Si l’Europe ne manque pas de festival de photographies, édition après édition, Images Vevey garde sa spécificité, échappant à toute étiquette. Entre festival photo et manifestation d’art contemporain, entre expositions, installations et « entertainment », entre propositions fixes et animées, cette biennale des arts visuels s’impose, avec ses 50 propositions dispersées dans toute la ville de Vevey, comme une forme de spectacle à ciel ouvert qui restitue, et souvent devance, l’évolution des modes de diffusion et de monstration des images aujourd’hui.
L’ambition de nombre de festivals est de défricher une nouvelle génération d’auteurs. Même si chaque cru apporte son lot de découvertes – tel cette année, le Guatémaltèque Juan Brenner qui opère un remarquable travail de mémoire sur les conséquences des expéditions des conquistadors –, le talent de Stefano Stoll, créateur du festival, tient surtout à sa manière de se réapproprier des œuvres fortes, mais déjà bien répertoriées, et d’en donner au public qui déambule une version en adéquation avec le lieu qui l’accueille. Qu’il s’agisse d’un parc, d’une prison désaffectée, d’une église ou des bords du lac Léman. « Je suis décomplexé par rapport à la question de la nouveauté, déclare-t-il. Mon propos est d’offrir une nouvelle manière de montrer des images en plein air et de faire vivre au public une expérience visuelle. »
Avec le bagout et l’esprit de conviction qui le caractérisent, Stefano Stoll obtient beaucoup des grandes stars qu’il sollicite. Cette année, Thomas Struth, qui présente quatre photos géantes sur différentes façades de la ville, n’a pas hésité à recadrer l’une d’entre elles de moitié pour accentuer l’effet de saisissement pour les passants. « Je ne lui aurais jamais demandé, c’est lui qui me l’a proposé. », précise Stefano Stoll. Alec Soth, lui non plus, n’avait jamais montré ses images ainsi. Dans l’Appartement, un lieu d’expositions désormais pérenne qu’à ouvert le festival l’an dernier au sein même de la gare de Vevey, il montre les clichés mélancoliques de sa fameuse série « Dog Days,Bogotá » dans un couloir, à hauteur d’enfants. Siân Davey s’est vue elle aussi proposer une nouvelle interprétation de son travail avec un jumelage de deux de ses séries iconiques consacrées à ses deux filles, « Looking for Alice » et « Martha », présentées dos à dos sur de grandes bâches volantes dans le Jardin du Rivage.

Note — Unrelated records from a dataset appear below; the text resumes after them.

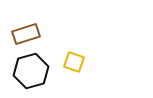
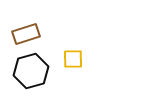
yellow square: moved 1 px left, 3 px up; rotated 20 degrees counterclockwise
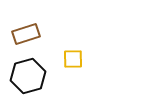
black hexagon: moved 3 px left, 5 px down
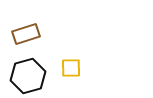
yellow square: moved 2 px left, 9 px down
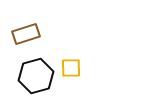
black hexagon: moved 8 px right
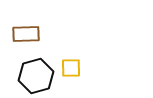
brown rectangle: rotated 16 degrees clockwise
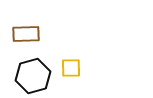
black hexagon: moved 3 px left
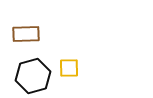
yellow square: moved 2 px left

« Je laisse aux musées le rôle académique et le soin d’aller en profondeur. D’ailleurs, je considère qu’Images Vevey est un festival de « projets » et non pas d’expositions », explique son directeur. Les musées adhèrent d’ailleurs sans réserve, et les collaborations se multiplient : avec la Fondation Beyeler pour l’installation vidéo monumentale de Matthias Brunner, Sous l’influence de Claude, Vincent, Paul… et les autres qui déploie sur 20 mètres de long les liens entre l’impressionnisme et le cinéma ; avec l’Institut pour la photographie des Hauts-de-France pour la fameuse série sur les détenues de Bettina Rheims ; avec la Maison européenne de la photographie (Paris) pour l’installation poétique autour de Yesterday’s Sandwich de Boris Mikhaïlov.
Riche de son savoir-faire en matière d’expositions et d’installations déjantées, le festival va d’ailleurs développer des événements « pop-up » en partenariat avec des musées et festivals dans le monde. « Nous sommes en discussion avec le festival Kyotographie à Kyoto, avec un nouveau festival à Palerme, avec le musée Galleria d’Italia à Turin… », conclut Stefano Stoll.
Festival Images Vevey, jusqu’au 25 septembre 2022, divers lieux, Vevey, Suisse.